(Extracted records)
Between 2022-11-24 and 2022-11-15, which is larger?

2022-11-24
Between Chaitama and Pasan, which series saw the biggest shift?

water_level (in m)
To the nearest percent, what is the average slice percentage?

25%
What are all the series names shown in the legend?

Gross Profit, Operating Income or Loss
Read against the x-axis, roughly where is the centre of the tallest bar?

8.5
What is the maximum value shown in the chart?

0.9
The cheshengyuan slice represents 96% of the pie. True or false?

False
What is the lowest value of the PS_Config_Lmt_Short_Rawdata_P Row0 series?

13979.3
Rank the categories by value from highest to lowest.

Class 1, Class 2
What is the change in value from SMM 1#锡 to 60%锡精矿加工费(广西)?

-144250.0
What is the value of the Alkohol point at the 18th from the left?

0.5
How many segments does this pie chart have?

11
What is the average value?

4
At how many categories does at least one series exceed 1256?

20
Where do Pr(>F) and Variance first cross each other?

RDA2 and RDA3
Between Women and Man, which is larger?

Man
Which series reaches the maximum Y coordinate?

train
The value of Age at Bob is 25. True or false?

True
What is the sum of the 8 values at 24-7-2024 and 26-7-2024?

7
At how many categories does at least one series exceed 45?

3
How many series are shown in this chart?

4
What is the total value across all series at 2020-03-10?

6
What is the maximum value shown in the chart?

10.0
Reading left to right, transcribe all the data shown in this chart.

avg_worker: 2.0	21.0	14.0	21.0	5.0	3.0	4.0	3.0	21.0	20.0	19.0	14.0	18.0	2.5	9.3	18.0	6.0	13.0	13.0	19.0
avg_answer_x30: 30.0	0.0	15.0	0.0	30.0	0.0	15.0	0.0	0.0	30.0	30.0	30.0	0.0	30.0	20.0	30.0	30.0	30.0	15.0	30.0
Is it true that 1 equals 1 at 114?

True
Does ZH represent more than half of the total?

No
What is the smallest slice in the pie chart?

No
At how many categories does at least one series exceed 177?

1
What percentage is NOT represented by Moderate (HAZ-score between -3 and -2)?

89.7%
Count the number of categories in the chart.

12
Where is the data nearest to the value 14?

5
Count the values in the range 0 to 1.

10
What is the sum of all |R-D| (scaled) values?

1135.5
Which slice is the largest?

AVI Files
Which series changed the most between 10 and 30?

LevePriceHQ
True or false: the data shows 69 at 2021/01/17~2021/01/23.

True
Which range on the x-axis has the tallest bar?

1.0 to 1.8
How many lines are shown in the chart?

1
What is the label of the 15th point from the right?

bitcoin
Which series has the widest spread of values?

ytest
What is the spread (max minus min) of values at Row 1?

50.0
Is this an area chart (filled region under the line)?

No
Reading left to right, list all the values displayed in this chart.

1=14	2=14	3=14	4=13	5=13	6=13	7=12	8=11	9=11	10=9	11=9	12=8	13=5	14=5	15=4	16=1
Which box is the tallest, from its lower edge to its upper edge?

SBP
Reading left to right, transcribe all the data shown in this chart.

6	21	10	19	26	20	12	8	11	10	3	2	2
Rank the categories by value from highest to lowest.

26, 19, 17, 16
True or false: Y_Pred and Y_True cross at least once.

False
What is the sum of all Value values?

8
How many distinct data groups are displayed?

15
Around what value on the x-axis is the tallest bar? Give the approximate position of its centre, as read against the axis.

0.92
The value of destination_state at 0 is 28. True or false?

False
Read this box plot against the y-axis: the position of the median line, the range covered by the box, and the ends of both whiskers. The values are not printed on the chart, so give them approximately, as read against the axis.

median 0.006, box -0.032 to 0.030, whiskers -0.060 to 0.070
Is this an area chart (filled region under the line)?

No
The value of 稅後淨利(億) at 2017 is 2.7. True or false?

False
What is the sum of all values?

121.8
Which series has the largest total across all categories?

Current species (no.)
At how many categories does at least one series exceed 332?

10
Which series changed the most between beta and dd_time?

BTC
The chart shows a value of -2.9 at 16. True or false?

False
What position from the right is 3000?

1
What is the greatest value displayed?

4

#### Instructions for the task:
Pull out every line of the records that contains the string "position", matching case exactly.

#### Task response:
Around what value on the x-axis is the tallest bar? Give the approximate position of its centre, as read against the axis.
Read this box plot against the y-axis: the position of the median line, the range covered by the box, and the ends of both whiskers. The values are not printed on the chart, so give them approximately, as read against the axis.
What position from the right is 3000?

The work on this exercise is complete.